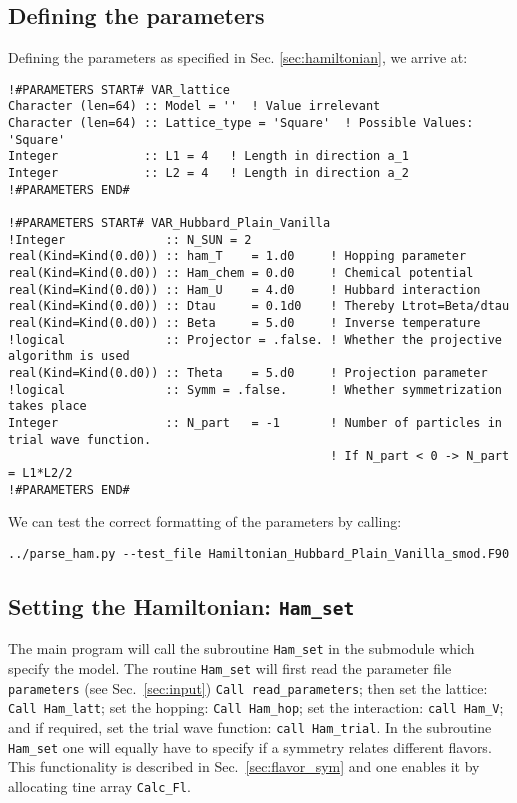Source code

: \subsection{Defining the parameters}
Defining the parameters as specified in Sec. \ref{sec:hamiltonian}, we arrive at:

\begin{lstlisting}[style=fortran]
!#PARAMETERS START# VAR_lattice
Character (len=64) :: Model = ''  ! Value irrelevant
Character (len=64) :: Lattice_type = 'Square'  ! Possible Values: 'Square'
Integer            :: L1 = 4   ! Length in direction a_1
Integer            :: L2 = 4   ! Length in direction a_2
!#PARAMETERS END#

!#PARAMETERS START# VAR_Hubbard_Plain_Vanilla
!Integer              :: N_SUN = 2
real(Kind=Kind(0.d0)) :: ham_T    = 1.d0     ! Hopping parameter
real(Kind=Kind(0.d0)) :: Ham_chem = 0.d0     ! Chemical potential
real(Kind=Kind(0.d0)) :: Ham_U    = 4.d0     ! Hubbard interaction
real(Kind=Kind(0.d0)) :: Dtau     = 0.1d0    ! Thereby Ltrot=Beta/dtau
real(Kind=Kind(0.d0)) :: Beta     = 5.d0     ! Inverse temperature
!logical              :: Projector = .false. ! Whether the projective algorithm is used
real(Kind=Kind(0.d0)) :: Theta    = 5.d0     ! Projection parameter
!logical              :: Symm = .false.      ! Whether symmetrization takes place
Integer               :: N_part   = -1       ! Number of particles in trial wave function.
                                             ! If N_part < 0 -> N_part = L1*L2/2
!#PARAMETERS END#
\end{lstlisting}
We can test the correct formatting of the parameters by calling:
\begin{lstlisting}[style=bash]
../parse_ham.py --test_file Hamiltonian_Hubbard_Plain_Vanilla_smod.F90
\end{lstlisting}

\subsection{Setting the Hamiltonian:  \texttt{Ham\_set} }

The main program will call the subroutine \texttt{Ham\_set} in the submodule 
which specify the model.  The  routine \texttt{Ham\_set}  will first  read the parameter file \texttt{parameters} (see Sec.~\ref{sec:input}) \texttt{Call read\_parameters}; then set the lattice: \texttt{Call Ham\_latt};  set the hopping: \texttt{Call Ham\_hop};  
 set the interaction: \texttt{call Ham\_V}; and if required, set the trial wave function: \texttt{call Ham\_trial}.     In the  subroutine   \texttt{Ham\_set} one  
 will equally  have  to  specify  if  a  symmetry  relates   different  flavors.   This functionality  is   described in  Sec.~\ref{sec:flavor_sym}   and   one  enables it  by allocating  tine  array  \texttt{Calc\_Fl}. 
 
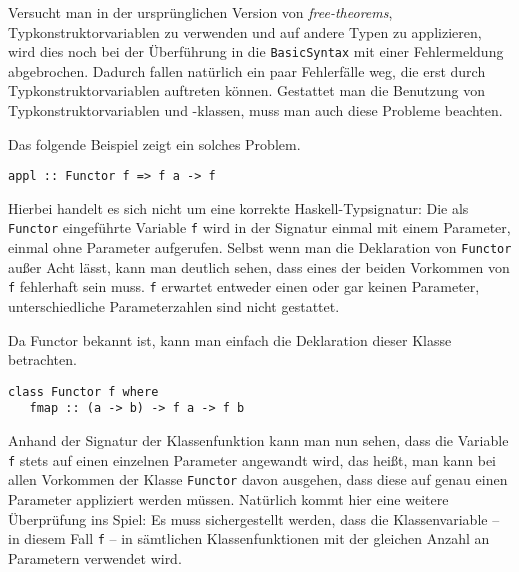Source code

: Versucht man in der ursprünglichen Version von \textit{free-theorems}, Typkonstruktorvariablen zu verwenden und auf
andere Typen zu applizieren, wird dies noch bei der Überführung in die \texttt{BasicSyntax} mit einer Fehlermeldung abgebrochen.
Dadurch fallen natürlich ein paar Fehlerfälle weg, die erst durch Typkonstruktorvariablen auftreten können. Gestattet man
die Benutzung von Typkonstruktorvariablen und -klassen, muss man auch diese Probleme beachten.


Das folgende Beispiel zeigt ein solches Problem.

\begin{verbatim}
appl :: Functor f => f a -> f
\end{verbatim}

Hierbei handelt es sich nicht um eine korrekte Haskell-Typsignatur: Die als \texttt{Functor} eingeführte Variable \texttt{f} wird in der Signatur
einmal mit einem Parameter, einmal ohne Parameter aufgerufen. Selbst wenn man die Deklaration von \texttt{Functor}
außer Acht lässt, kann man deutlich sehen, dass eines der beiden Vorkommen von \texttt{f} fehlerhaft sein muss. \texttt{f} erwartet
entweder einen oder gar keinen Parameter, unterschiedliche Parameterzahlen sind nicht gestattet.

Da Functor bekannt ist, kann man einfach die Deklaration dieser Klasse betrachten.

\begin{verbatim}
class Functor f where
   fmap :: (a -> b) -> f a -> f b
\end{verbatim}

Anhand der Signatur der Klassenfunktion kann man nun sehen, dass die Variable \texttt{f} stets auf einen einzelnen 
Parameter angewandt wird, das heißt, man kann bei allen Vorkommen der Klasse \texttt{Functor} davon ausgehen, dass diese
auf genau einen Parameter appliziert werden müssen. Natürlich kommt hier eine weitere Überprüfung ins Spiel: Es muss
sichergestellt werden, dass die Klassenvariable -- in diesem Fall \texttt{f} -- in sämtlichen Klassenfunktionen mit der gleichen Anzahl
an Parametern verwendet wird.

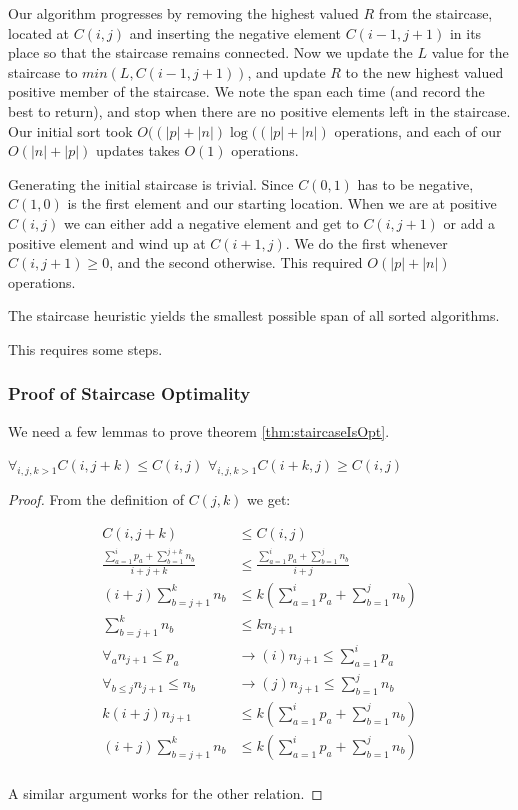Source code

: Our algorithm progresses by removing the highest valued $R$ from the staircase, located at $C(i,j)$ and inserting the negative element $C(i-1,j+1)$ in its place so that the staircase remains connected.  Now we update the $L$ value for the staircase to $min(L,C(i-1,j+1) )$, and update $R$ to the new highest valued positive member of the staircase. We note the span each time (and record the best to return), and stop when there are no positive elements left in the staircase.  Our initial sort took $O( (|p|+|n|) \log ((|p|+|n| )$ operations, and each of our $O(|n|+|p|)$ updates takes $O(1)$ operations.

Generating the initial staircase is trivial. Since $C(0,1)$ has to be negative, $C(1,0)$ is the first element and our starting location.  When we are at positive $C(i,j)$ we can either add a negative element and get to $C(i,j+1)$ or add a positive element and wind up at $C(i+1,j)$. We do the first whenever $C(i,j+1) \geq 0$, and the second otherwise. This required $O(|p|+ |n|)$ operations.

\begin{thm}  \label{thm:staircaseIsOpt}
The staircase heuristic yields the smallest possible span of all sorted algorithms.
\end{thm}

This requires some steps.

\subsubsection{Proof of Staircase Optimality}

We need a few lemmas to prove theorem \ref{thm:staircaseIsOpt}.

\begin{lem} \label{lem:staircaseOrdering}
$\forall_{i,j,k>1} C(i,j+k) \leq C(i,j)$
$\forall_{i,j,k>1} C(i+k,j) \geq C(i,j)$
\end{lem}

\begin{proof}
From the definition of $C(j,k)$ we get:

\begin{align*}
C(i,j+k) &\leq C(i,j) \\
\frac{\sum_{a=1}^{i} p_a + \sum_{b=1}^{j+k} n_b }{i+j+k} &\leq \frac{\sum_{a=1}^{i} p_a + \sum_{b=1}^{j} n_b }{i+j} \\
(i+j)\sum_{b=j+1}^{k} n_b &\leq k(\sum_{a=1}^{i} p_a + \sum_{b=1}^{j} n_b) \\
\sum_{b=j+1}^{k} n_b &\leq k n_{j+1} \\
\forall_a n_{j+1} \leq p_a &\rightarrow (i) n_{j+1} \leq \sum_{a=1}^{i} p_a \\
\forall_{b\leq j} n_{j+1} \leq n_b &\rightarrow (j) n_{j+1} \leq \sum_{b=1}^{j} n_b \\
k(i+j)n_{j+1} &\leq k(\sum_{a=1}^{i} p_a + \sum_{b=1}^{j} n_b) \\  
(i+j)\sum_{b=j+1}^{k} n_b  &\leq k(\sum_{a=1}^{i} p_a + \sum_{b=1}^{j} n_b) \\  
\end{align*}

A similar argument works for the other relation.
\end{proof}

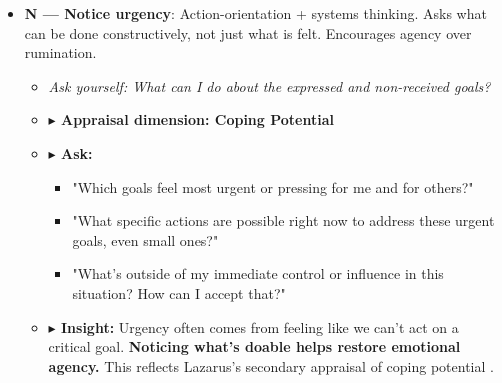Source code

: \documentclass{article}
\begin{document}
\begin{itemize}[noitemsep,topsep=0pt]
    \item \textbf{N — Notice urgency}: Action-orientation + systems thinking. Asks what can be done constructively, not just what is felt. Encourages agency over rumination.
    \begin{itemize}[noitemsep,topsep=0pt]
        \item \textit{Ask yourself: What can I do about the expressed and non-received goals?}
        \item \textbf{$\blacktriangleright$ Appraisal dimension: Coping Potential}
        \item \textbf{$\blacktriangleright$ Ask:}
        \begin{itemize}[noitemsep,topsep=0pt]
            \item "Which goals feel most urgent or pressing for me and for others?"
            \item "What specific actions are possible right now to address these urgent goals, even small ones?"
            \item "What's outside of my immediate control or influence in this situation? How can I accept that?"
        \end{itemize}
        \item \textbf{$\blacktriangleright$ Insight:} Urgency often comes from feeling like we can't act on a critical goal. \textbf{Noticing what's doable helps restore emotional agency.} This reflects Lazarus's secondary appraisal of coping potential \cite{lazarus1984stress}.
    \end{itemize}


\end{itemize}
\end{document}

----------------

How to complete this task - Your reply should be the lines of the records from the start through the line with "Character (len=64) :: Model", copied word for word, pictures omitted.

Problem solution -
Source code

: \subsection{Defining the parameters}
Defining the parameters as specified in Sec. \ref{sec:hamiltonian}, we arrive at:

\begin{lstlisting}[style=fortran]
!#PARAMETERS START# VAR_lattice
Character (len=64) :: Model = ''  ! Value irrelevant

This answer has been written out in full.